## DATA IN THIS EXERCISE
* START *
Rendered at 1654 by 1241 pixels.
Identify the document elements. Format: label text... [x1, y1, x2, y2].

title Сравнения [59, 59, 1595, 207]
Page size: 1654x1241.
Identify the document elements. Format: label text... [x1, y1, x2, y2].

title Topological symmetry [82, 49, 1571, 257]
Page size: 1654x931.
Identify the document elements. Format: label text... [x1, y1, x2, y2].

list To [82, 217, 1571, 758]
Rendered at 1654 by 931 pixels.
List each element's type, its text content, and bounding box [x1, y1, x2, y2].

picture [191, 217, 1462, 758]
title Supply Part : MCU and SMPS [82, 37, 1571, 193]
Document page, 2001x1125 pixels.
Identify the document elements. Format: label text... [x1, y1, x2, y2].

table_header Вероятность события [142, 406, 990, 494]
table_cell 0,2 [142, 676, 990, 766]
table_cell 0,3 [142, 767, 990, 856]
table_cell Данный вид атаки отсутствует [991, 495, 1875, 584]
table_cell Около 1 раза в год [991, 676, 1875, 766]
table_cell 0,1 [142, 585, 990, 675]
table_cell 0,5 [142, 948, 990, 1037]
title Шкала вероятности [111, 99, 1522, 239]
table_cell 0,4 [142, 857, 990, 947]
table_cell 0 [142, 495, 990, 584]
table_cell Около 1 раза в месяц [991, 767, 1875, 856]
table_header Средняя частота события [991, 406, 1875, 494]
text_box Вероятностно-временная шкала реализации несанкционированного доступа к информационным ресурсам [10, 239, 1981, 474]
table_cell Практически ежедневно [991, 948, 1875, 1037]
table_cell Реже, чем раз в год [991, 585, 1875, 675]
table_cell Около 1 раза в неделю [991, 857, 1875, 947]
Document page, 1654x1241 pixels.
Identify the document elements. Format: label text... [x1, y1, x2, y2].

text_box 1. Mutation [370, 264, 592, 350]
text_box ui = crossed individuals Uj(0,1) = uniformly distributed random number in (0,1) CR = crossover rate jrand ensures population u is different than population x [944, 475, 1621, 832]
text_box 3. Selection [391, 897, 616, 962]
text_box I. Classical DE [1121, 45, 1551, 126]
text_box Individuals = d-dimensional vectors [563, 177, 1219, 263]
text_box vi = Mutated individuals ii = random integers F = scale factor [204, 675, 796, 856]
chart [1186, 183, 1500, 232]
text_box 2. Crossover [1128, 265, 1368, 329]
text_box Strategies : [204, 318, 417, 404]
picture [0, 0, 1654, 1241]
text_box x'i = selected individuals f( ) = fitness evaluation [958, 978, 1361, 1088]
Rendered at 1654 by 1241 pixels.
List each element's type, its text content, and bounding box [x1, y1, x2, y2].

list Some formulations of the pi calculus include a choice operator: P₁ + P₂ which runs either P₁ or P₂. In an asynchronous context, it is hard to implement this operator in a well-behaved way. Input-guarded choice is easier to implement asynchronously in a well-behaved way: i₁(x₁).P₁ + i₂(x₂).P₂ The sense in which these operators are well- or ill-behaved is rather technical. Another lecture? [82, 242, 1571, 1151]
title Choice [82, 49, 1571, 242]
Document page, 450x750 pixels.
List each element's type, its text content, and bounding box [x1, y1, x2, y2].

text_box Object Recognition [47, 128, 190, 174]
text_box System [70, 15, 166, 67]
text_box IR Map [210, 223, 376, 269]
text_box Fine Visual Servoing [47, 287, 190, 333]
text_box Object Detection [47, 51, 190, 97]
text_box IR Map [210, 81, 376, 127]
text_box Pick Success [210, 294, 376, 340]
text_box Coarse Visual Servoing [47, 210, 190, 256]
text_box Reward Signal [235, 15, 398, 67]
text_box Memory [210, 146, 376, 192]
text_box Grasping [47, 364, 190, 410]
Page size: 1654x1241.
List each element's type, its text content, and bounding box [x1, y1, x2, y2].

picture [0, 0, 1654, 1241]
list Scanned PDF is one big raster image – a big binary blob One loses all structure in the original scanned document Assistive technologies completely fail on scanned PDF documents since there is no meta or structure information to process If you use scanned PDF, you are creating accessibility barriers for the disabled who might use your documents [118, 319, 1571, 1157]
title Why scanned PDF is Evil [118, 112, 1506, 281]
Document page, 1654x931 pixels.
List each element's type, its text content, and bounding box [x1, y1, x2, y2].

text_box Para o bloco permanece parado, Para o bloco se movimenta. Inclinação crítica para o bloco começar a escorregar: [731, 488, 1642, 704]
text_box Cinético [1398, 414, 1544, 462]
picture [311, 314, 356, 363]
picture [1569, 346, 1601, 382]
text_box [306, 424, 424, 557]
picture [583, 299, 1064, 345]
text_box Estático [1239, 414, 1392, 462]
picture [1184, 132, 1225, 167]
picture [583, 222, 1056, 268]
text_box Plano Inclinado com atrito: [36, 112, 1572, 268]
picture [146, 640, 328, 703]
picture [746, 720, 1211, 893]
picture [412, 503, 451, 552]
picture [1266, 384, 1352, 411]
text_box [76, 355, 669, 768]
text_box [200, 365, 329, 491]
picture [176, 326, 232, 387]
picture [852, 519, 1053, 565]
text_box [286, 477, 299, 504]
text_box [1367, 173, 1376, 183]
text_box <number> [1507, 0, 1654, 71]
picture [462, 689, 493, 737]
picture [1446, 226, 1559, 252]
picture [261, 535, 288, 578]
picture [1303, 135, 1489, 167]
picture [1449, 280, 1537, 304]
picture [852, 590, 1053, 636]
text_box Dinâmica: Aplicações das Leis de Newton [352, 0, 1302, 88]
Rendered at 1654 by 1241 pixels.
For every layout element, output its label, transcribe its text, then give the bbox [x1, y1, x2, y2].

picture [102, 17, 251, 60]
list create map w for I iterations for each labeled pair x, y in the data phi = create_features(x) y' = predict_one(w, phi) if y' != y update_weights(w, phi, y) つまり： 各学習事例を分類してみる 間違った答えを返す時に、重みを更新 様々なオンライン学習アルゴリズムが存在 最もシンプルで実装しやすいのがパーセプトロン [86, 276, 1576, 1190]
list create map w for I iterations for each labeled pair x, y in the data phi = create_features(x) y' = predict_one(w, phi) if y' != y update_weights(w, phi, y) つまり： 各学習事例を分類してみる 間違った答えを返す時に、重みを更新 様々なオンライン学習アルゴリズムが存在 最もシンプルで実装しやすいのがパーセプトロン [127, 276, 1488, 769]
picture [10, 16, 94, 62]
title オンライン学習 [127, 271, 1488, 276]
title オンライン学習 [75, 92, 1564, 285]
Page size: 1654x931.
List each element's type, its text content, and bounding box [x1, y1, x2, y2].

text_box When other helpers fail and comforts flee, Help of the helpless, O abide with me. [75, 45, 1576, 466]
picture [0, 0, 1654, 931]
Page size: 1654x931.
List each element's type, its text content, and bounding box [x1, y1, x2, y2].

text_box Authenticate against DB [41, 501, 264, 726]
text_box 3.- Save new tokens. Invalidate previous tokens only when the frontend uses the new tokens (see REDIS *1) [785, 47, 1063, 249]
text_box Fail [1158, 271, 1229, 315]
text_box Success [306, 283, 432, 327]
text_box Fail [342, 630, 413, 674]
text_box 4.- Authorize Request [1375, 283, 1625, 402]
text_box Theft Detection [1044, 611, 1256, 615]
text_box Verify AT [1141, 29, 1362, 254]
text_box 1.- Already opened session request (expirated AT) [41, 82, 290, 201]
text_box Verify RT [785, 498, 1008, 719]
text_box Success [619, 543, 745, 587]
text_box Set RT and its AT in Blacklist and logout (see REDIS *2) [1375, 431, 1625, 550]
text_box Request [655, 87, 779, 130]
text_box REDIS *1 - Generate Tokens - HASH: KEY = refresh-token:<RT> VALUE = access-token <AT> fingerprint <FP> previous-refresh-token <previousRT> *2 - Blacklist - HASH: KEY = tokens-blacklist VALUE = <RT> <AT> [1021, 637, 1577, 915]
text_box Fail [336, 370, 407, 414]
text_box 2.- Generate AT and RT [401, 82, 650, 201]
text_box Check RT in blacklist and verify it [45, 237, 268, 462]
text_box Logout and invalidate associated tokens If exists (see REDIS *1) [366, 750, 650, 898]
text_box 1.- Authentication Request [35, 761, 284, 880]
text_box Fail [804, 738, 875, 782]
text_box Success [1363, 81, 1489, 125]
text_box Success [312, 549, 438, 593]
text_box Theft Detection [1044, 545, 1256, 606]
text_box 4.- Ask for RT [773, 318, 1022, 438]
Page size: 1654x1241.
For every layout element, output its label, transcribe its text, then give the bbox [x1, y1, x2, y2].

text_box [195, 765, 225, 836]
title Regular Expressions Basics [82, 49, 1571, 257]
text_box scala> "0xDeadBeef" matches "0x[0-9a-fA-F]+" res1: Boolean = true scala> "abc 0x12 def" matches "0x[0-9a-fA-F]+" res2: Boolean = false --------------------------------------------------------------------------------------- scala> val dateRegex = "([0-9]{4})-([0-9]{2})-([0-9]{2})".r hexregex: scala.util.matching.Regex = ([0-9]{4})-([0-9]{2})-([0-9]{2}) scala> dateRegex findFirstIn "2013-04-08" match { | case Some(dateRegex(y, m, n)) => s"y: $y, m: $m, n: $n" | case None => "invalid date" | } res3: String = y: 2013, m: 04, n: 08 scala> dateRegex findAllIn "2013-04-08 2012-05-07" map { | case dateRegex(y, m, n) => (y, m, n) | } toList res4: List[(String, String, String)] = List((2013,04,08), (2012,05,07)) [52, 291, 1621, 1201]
* END *
## REQUEST
Reproduce the records from their start up to and including the line containing "list To [82, 217, 1571, 758]", substituting "Detect" for "Identify" and leaving everything else untouched.

## OUTPUT OF THE EXERCISE
Rendered at 1654 by 1241 pixels.
Detect the document elements. Format: label text... [x1, y1, x2, y2].

title Сравнения [59, 59, 1595, 207]
Page size: 1654x1241.
Detect the document elements. Format: label text... [x1, y1, x2, y2].

title Topological symmetry [82, 49, 1571, 257]
Page size: 1654x931.
Detect the document elements. Format: label text... [x1, y1, x2, y2].

list To [82, 217, 1571, 758]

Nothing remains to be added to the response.